La primera vez que comprendí que el progreso podía dar marcha atrás y el calendario dar una vuelta de campana fue en 1989, treinta y un años atrás, cuando el ayatolá Jomeini condenó a muerte a Salman Rushdie por haber escrito una novela en la que se burlaba del islam: Los versos satánicos. El Muro de Berlín estaba a punto de caer, lo que quería decir, entre otras cosas, que muchos escritores soviéticos censurados o arrinconados por razones ideológicas iban a encontrarse con la censura mucho más sutil y efectiva del libre mercado. Lo que parecía completamente inimaginable, en oriente y occidente, en el orbe comunista y en el capitalista, era lanzar una orden de exterminio contra un autor con validez para los cinco continentes, una fatwa que implicaba una recompensa celestial para el asesino y la condena eterna para el hereje.
Más extraño aun era escuchar sesudos debates televisivos donde se discutían los diversos aspectos del problema -religioso, moral, literario, filosófico, político, estético-: cada vez que aquellos profesores y especialistas descubrían un enfoque inesperado, yo tenía la sensación de estar cayendo de un siglo a otro siglo, derecho hacia el Medievo. ¿Cómo se le había ocurrido a Rushdie ofender a la comunidad musulmana? ¿Se podía utilizar a Mahoma como personaje literario ? ¿No estaban promoviendo los iraníes, en los albores del tercer milenio, la quema de libros y los autos de fe? En el momento en que oí a un conocido arabista señalar que Rushdie no había cometido el pecado de herejía, pero sí el de apostasía, tuve que frotarme los ojos y comprobar que los invitados al debate no llevaban jubón y gola.

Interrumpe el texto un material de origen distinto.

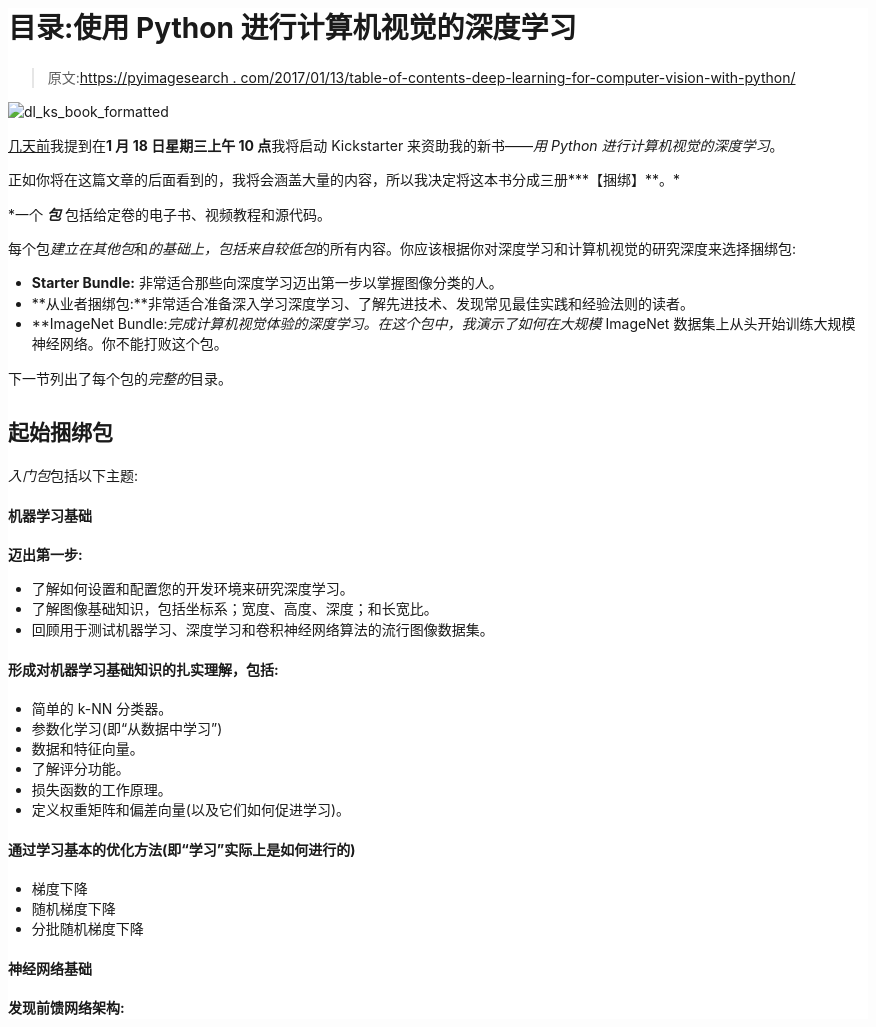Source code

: # 目录:使用 Python 进行计算机视觉的深度学习

> 原文:[https://pyimagesearch . com/2017/01/13/table-of-contents-deep-learning-for-computer-vision-with-python/](https://pyimagesearch.com/2017/01/13/table-of-contents-deep-learning-for-computer-vision-with-python/)

![dl_ks_book_formatted](../Images/ee540a2142f051e286b0ef012453f111.png)

[几天前](https://pyimagesearch.com/2017/01/11/my-deep-learning-kickstarter-will-go-live-on-wednesday-january-18th-at-10am-est/)我提到在**1 月 18 日星期三上午 10 点**我将启动 Kickstarter 来资助我的新书——*用 Python 进行计算机视觉的深度学习*。

正如你将在这篇文章的后面看到的，我将会涵盖大量的内容，所以我决定将这本书分成三册***【捆绑】**。*

 *一个 ***包*** 包括给定卷的电子书、视频教程和源代码。

每个包*建立在其他包*和*的基础上，包括来自较低包*的所有内容。你应该根据你对深度学习和计算机视觉的研究深度来选择捆绑包:

*   **Starter Bundle:** 非常适合那些向深度学习迈出第一步以掌握图像分类的人。
*   **从业者捆绑包:**非常适合准备深入学习深度学习、了解先进技术、发现常见最佳实践和经验法则的读者。
*   **ImageNet Bundle:***完成计算机视觉体验的深度学习*。在这个包中，我演示了如何在*大规模* ImageNet 数据集上从头开始训练大规模神经网络。你不能打败这个包。

下一节列出了每个包的*完整的*目录。

## 起始捆绑包

*入门包*包括以下主题:

#### 机器学习基础

**迈出第一步:**

*   了解如何设置和配置您的开发环境来研究深度学习。
*   了解图像基础知识，包括坐标系；宽度、高度、深度；和长宽比。
*   回顾用于测试机器学习、深度学习和卷积神经网络算法的流行图像数据集。

#### **形成对机器学习基础知识的扎实理解，包括:**

*   简单的 k-NN 分类器。
*   参数化学习(即“从数据中学习”)
*   数据和特征向量。
*   了解评分功能。
*   损失函数的工作原理。
*   定义权重矩阵和偏差向量(以及它们如何促进学习)。

#### **通过**学习基本的优化方法(即“学习”实际上是如何进行的)

*   梯度下降
*   随机梯度下降
*   分批随机梯度下降

#### 神经网络基础

**发现前馈网络架构:**
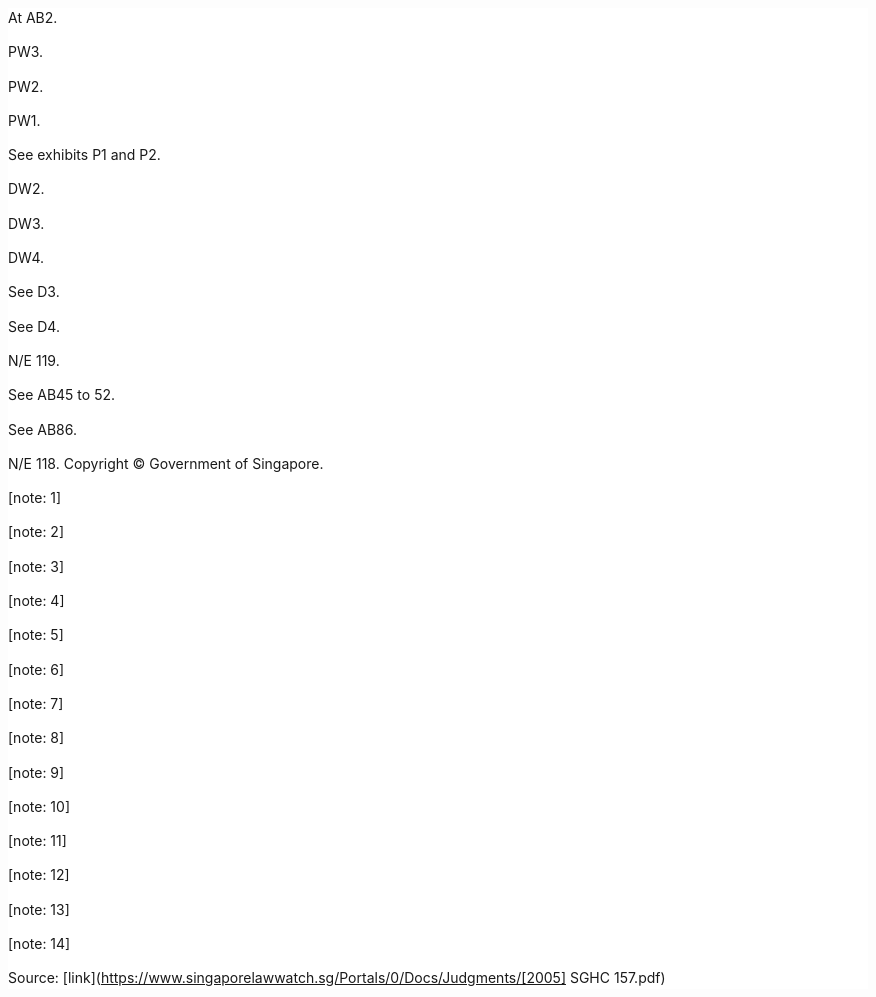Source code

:  At AB2. 

 PW3. 

 PW2. 

 PW1. 

 See exhibits P1 and P2. 

 DW2. 

 DW3. 

 DW4. 

 See D3. 

 See D4. 

 N/E 119. 

 See AB45 to 52. 

 See AB86. 

 N/E 118. Copyright © Government of Singapore. 

[note: 1] 

[note: 2] 

[note: 3] 

[note: 4] 

[note: 5] 

[note: 6] 

[note: 7] 

[note: 8] 

[note: 9] 

[note: 10] 

[note: 11] 

[note: 12] 

[note: 13] 

[note: 14] 


Source: [link](https://www.singaporelawwatch.sg/Portals/0/Docs/Judgments/[2005] SGHC 157.pdf)
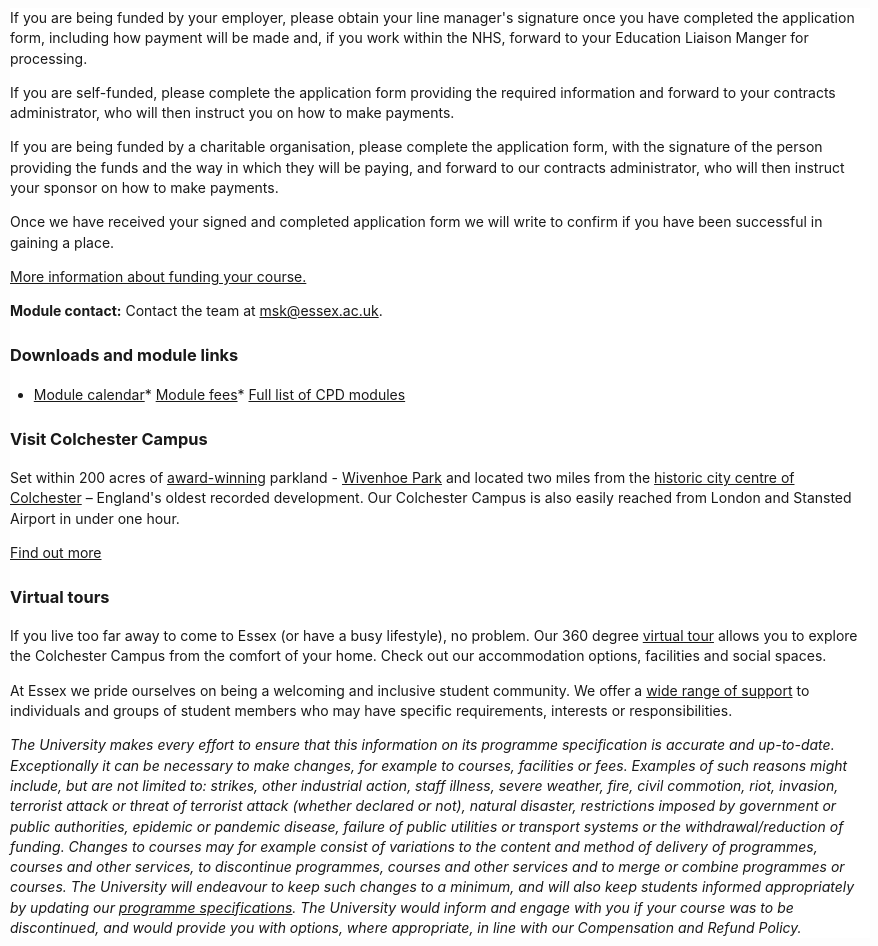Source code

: If you are being funded by your employer, please obtain your line manager's signature once you have completed the application form, including how payment will be made and, if you work within the NHS, forward to your Education Liaison Manger for processing.

If you are self-funded, please complete the application form providing the required information and forward to your contracts administrator, who will then instruct you on how to make payments.

If you are being funded by a charitable organisation, please complete the application form, with the signature of the person providing the funds and the way in which they will be paying, and forward to our contracts administrator, who will then instruct your sponsor on how to make payments.

Once we have received your signed and completed application form we will write to confirm if you have been successful in gaining a place.

[More information about funding your course.](https://www1.essex.ac.uk/hhs/cpd/funding.aspx)

**Module contact:** Contact the team at [msk@essex.ac.uk](mailto:msk@essex.ac.uk).

### Downloads and module links

* [Module calendar](https://www.essex.ac.uk/-/media/documents/departments/sres/sres-cpd-module-calendar.pdf)* [Module fees](https://www.essex.ac.uk/-/media/documents/departments/sres/sres-cpd-module-fees.pdf)* [Full list of CPD modules](https://www.essex.ac.uk/departments/sport-rehabilitation-and-exercise-sciences/cpd#modules)

### Visit Colchester Campus

Set within 200 acres of [award-winning](https://www.essex.ac.uk/news/2022/07/26/green-flag-2022) parkland - [Wivenhoe Park](https://www.essex.ac.uk/wivenhoe-park) and located two miles from the [historic city centre of Colchester](https://www.essex.ac.uk/life/colchester-campus/local-area) – England's oldest recorded development. Our Colchester Campus is also easily reached from London and Stansted Airport in under one hour.

[Find out more](https://www.essex.ac.uk/life/colchester-campus)

### Virtual tours

If you live too far away to come to Essex (or have a busy lifestyle), no problem. Our 360 degree [virtual tour](https://www1.essex.ac.uk/virtual-tours/colchester) allows you to explore the Colchester Campus from the comfort of your home. Check out our accommodation options, facilities and social spaces.

At Essex we pride ourselves on being a welcoming and inclusive student community. We offer a [wide range of support](https://www.essex.ac.uk/student/equality-and-diversity) to individuals and groups of student members who may have specific requirements, interests or responsibilities.

*The University makes every effort to ensure that this information on its programme specification is accurate and up-to-date. Exceptionally it can be necessary to make changes, for example to courses, facilities or fees. Examples of such reasons might include, but are not limited to: strikes, other industrial action, staff illness, severe weather, fire, civil commotion, riot, invasion, terrorist attack or threat of terrorist attack (whether declared or not), natural disaster, restrictions imposed by government or public authorities, epidemic or pandemic disease, failure of public utilities or transport systems or the withdrawal/reduction of funding. Changes to courses may for example consist of variations to the content and method of delivery of programmes, courses and other services, to discontinue programmes, courses and other services and to merge or combine programmes or courses. The University will endeavour to keep such changes to a minimum, and will also keep students informed appropriately by updating our [programme specifications](http://www.essex.ac.uk/programmespecs/). The University would inform and engage with you if your course was to be discontinued, and would provide you with options, where appropriate, in line with our Compensation and Refund Policy.*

Algo bueno salió de todo aquello: la idea de que un simple libro seguía asustando al poder, el viejo tópico medieval de que la pluma es más fuerte que la espada. Desde tiempo atrás, en la facultad de Filología habíamos perdido la fe en que la literatura sirviera para algo, no ya que pudiera cambiar el mundo del modo en que lo hizo, por ejemplo, la Declaración Universal de los Derechos Humanos. De repente, un novelista indio tenía que buscar refugio (gracias a Margaret Thatcher, paradójicamente, a quien había criticado hasta hartarse) mientras sus traductores eran perseguidos en una anacrónica caza del hombre: uno de ellos fue apuñalado hasta la muerte en Tokio, el editor noruego sobrevivió a tres balazos. Todo no sólo por haber sugerido en una obra de ficción que algunas suras del Corán pudieron no haber tenido un origen divino sino también por retratar al propio Jomeini como un anciano iracundo sin el menor sentido del humor. Tres décadas después, la lección de intolerancia académica del ayatolá se ha extendido a todos los ámbitos: por ejemplo, la ortodoxia feminista, transmutada de movimiento de liberación a nuevo dogma religioso, ha proclamado que Lolita, de Nabokov, es un libro execrable por promover la pederastia. Hace falta estar ciego y además leer con el culo.
Es una desbandada general hacia la Edad Media en la que también abundan los nostálgicos del nazismo y los modernos promotores de siervos de la gleba en motocicleta. Y en la marcha atrás no podían faltar los destructores de imágenes, los nuevos iconoclastas que juzgan figuras del pasado remoto en función de conceptos de hoy en día. Del mismo modo que la iglesia añadía velos y taparrabos a los frescos del Renacimiento que les incomodaban por mostrar al hombre y a la mujer tal y como Dios los trajo al mundo, ahora se pintarrajean o decapitan las estatuas de Colón o del emperador Constantino por haberse enriquecido mediante el tráfico de seres humanos. Los antirracistas de última generación luchan a toro pasado contra la esclavitud en el siglo XVI o en el IV a base de memes y chafarrinones, pero no mueven un dedo, ni siquiera virtual, para acabar con la injusticia que sufren cientos de miles de niños esclavos en Birmania, en Yemen, en Bolivia, en Perú o en las minas de coltán del Congo. Cómo van a hacerlo, si están muy ocupados cambiándole el nombre a los conguitos.